I am encountering an issue using NVIDIA DeepStream with the YOLOv8 model. I have written a parser in C++ which works quite well. The input to the YOLOv8 model is 640x640.

When I configure streammux with width and height as either 640x640 or using the original image size of 1920x1080, my C++ parser correctly draws the bounding boxes. However, when I switch to writing the parser in Python (using the output-tensor-meta=1 setting), I can only draw accurate bounding boxes when streammux is configured with width and height as 640x640.

I have several questions regarding this issue:

  1. Conversion of Bounding Boxes in C++ vs Python: I suspect there is a conversion process of bounding boxes from the output of the C++ parser to the size of streammux. Is there any function in DeepStream to perform this with the Python parser?
  2. Preprocessing for SGIE: Does DeepStream convert bounding box coordinates to the streammux resolution before cropping the image for SGIE processing? In other words, is the cropping for SGIE based on bounding box coordinates that have already been adjusted to match the streammux resolution?
  3. Using NMS in Python: In the C++ configuration, I can use NMS through [class-attrs-all]. In Python, do I need to rewrite the NMS logic, or is there a way to apply similar configuration from the C++ config file?

Any help and guidance would be greatly appreciated. Thank you!

You mean the preprocess parser or postprocess parser? Could you attach your whole pipeline?

1.There is a conversion in the nvstreammux.
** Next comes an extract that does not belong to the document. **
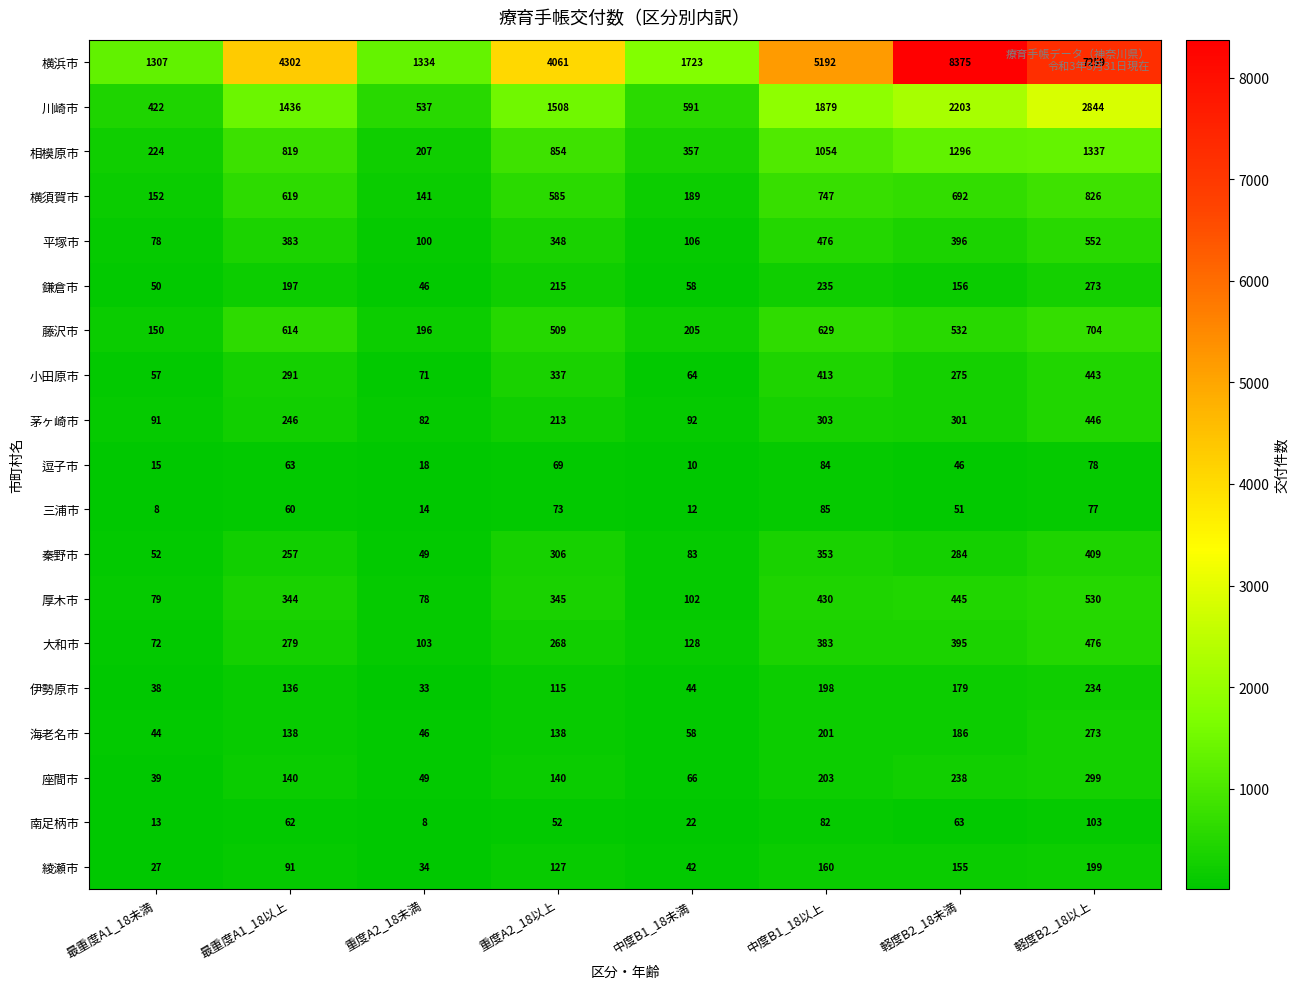

The 秦野市 series shows 132 at 中度B1_18以上. True or false?

False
It will convert the original video to the width and height you configured.
2. There is a conversion in the nvinfer to convert the width and height to the model.
3. No. You can still config the NMS with the [class-attrs-all] or you need to implement by python all by yourself.

I am talking about a postprocess parser for the model. My current pipeline is uridecodebin → streammux(1920x1080) → pgie(640x640) → nvvideoconvert → nvdsosd → nvvideoconvert → capsfilter → nvv4l2h264enc → h264parse → filesink. It seems you misunderstood my point. In my first question, I wrote a postprocess parser for the model in C++, which works correctly for both streammux sizes 1920x1080 and 640x640. However, when I use output-tensor-meta=1 to write the parser in Python from pgie, the result incorrectly draws bounding boxes if the streammux size is 1920x1080. This leads me to suspect that if I use parse-bbox-func-name, there is a step to convert the bounding coordinates from the model’s size of 640x640 back to 1920x1080 to draw them correctly, which I don’t have in Python. My second question is, if I add sgie, will the input crop the image resized to 640x640 from pgie or crop the image from 1920x1080 of streammux? In my third question, are you suggesting that I can still use nms from [class-attrs-all] for the postprocess parser in Python? I am using DeepStream Python.
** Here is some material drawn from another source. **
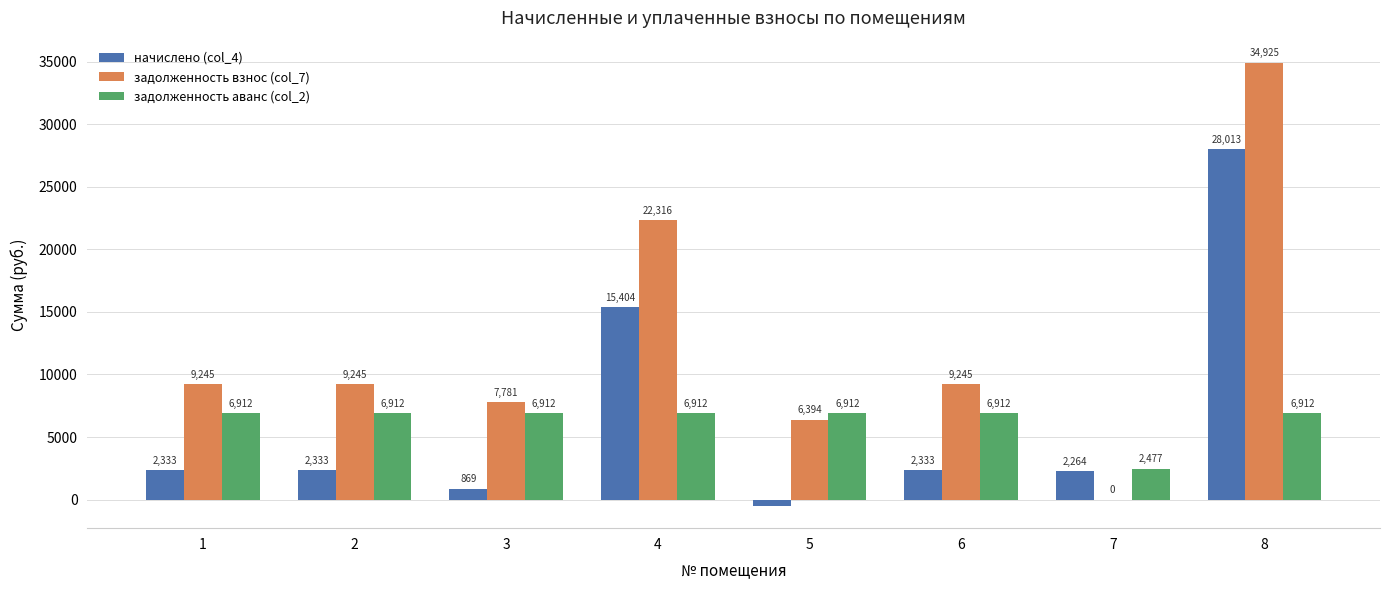

At which category is the sum across all series the highest?

8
1.Yes. If you implement the postprocess yourself with python, you need to process the conversion of the coordinate.
2. The input video size depends on the output of the previous plugin.
3. If you want to implement your own algorithm in python, you need to implement yourself.

This topic was automatically closed 14 days after the last reply. New replies are no longer allowed.